TEXT BLOCK START

Typical Intel Xeon processor MP-based servers available today are four- to 32-way systems, with processors running at 2.8 GHz, along with 2MB of third-level cache. Performance estimates of these systems are good or better than equivalent four-processor systems based on PowerPC or SPARC processors. Research also indicates that the jump from DP and MP offers good scalability from two to four processors. A four-processor MP system will perform 70-90% more than a two-processor system on the same workload.
Cost of Operations in Linux Clusters
Managing Many Servers at the Same Operational Cost as a Single Server
The common rule of thumb in information technology (IT) has always been that more servers equates to more management and operational expense. Moreover, technologies like
clustering have been perceived as complex and difficult to configure and maintain, thus resulting in additional costs because of the higher chance of operator error and the need to hire highly skilled IT administrators to manage these systems. However, these rules of thumb and observations are based on the old traditional UNIX high availability (HA) software
offerings. Many of these offering, such as SteelEye Lifekeeper and Veritas Cluster Server, exist on Linux, too, but cannot deliver the benefits of a solution like PolyServe Matrix Server that are needed to support high node count production deployments of mission-critical applications, such as Oracle9i RAC.

TEXT BLOCK END

### WORK REQUEST A
List every processor family named in the text on servers and Linux clusters.
### WORK REQUEST B
Carry on the text on servers and Linux clusters from its last sentence.

SUPPLIED MATERIAL START

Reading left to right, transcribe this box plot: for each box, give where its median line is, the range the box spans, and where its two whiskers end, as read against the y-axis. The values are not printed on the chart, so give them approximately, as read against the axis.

SUPPLIED MATERIAL END

### WRITTEN REPLY A
Intel Xeon, PowerPC, SPARC

### WRITTEN REPLY B
PolyServe Matrix Server significantly reduces the operational cost of managing a cluster of servers because it provides a “single system image” (SSI) across the cluster and provides the administrator with tools to manage the servers, SAN fabric and storage as a single coherent entity. SSI is absolutely pivotal in reducing the operational expense of cluster computing. SSI means that all servers share the same binaries, data and configuration information. Most of an administrator’s time is spent ensuring that these pieces of data are synchronized across the cluster (e.g. installing applications and OSes across all nodes in the cluster, applying patches to applications and the OS across the cluster, changing configuration settings across all nodes in the cluster, backing up data for each of the disparate systems). Without SSI, an administrator must perform all these operations on each individual machine (e.g., Oracle9i RAC has over 100,000 files that would need to be installed and updated on each node in the cluster). Therefore, as the size of the cluster increases, the complexity, repetition and likelihood of an operator error greatly increase.
Moreover, a SSI allows an administrator to patch, update and install once without the need to apply the same operation to the entire cluster. All nodes automatically gain access to the update and are synchronized. To quote Bill Ubelacker, director of system services at the Burlington Coat Factory, “PolyServe makes the whole cluster function as one coherent whole.”
PolyServe Matrix Server enables high node count cluster deployment and greatly reduces the configuration and ongoing management of cluster computing. Unlike traditional HA clustering software, PolyServe Matrix Server provides unique benefits in the following areas:
• Managing the Group – Matrix Server provides a GUI management console and command line interface that allows an administrator to operate and manage the cluster of servers, the application services and the SAN fabric as a single entity.
• Shared Application Homes – Matrix Server allows applications such as IBM DB2 or Oracle9i RAC to store their binaries and configuration information in a shared file system. Therefore, administrators need only install, update, patch or change the configuration in a single place, not on each node in the cluster.
• Unified View of Storage Resources – Matrix Server provides a single unified view of all file systems, I/O paths and LUNs in use in the cluster.
• Backing Up Storage, Not Servers – Because the cluster’s data is stored in the shared file system, administrators no longer need to back up individual servers, they can back up the data stored in the shared storage system, greatly simplifying the backup task and the time needed to complete it.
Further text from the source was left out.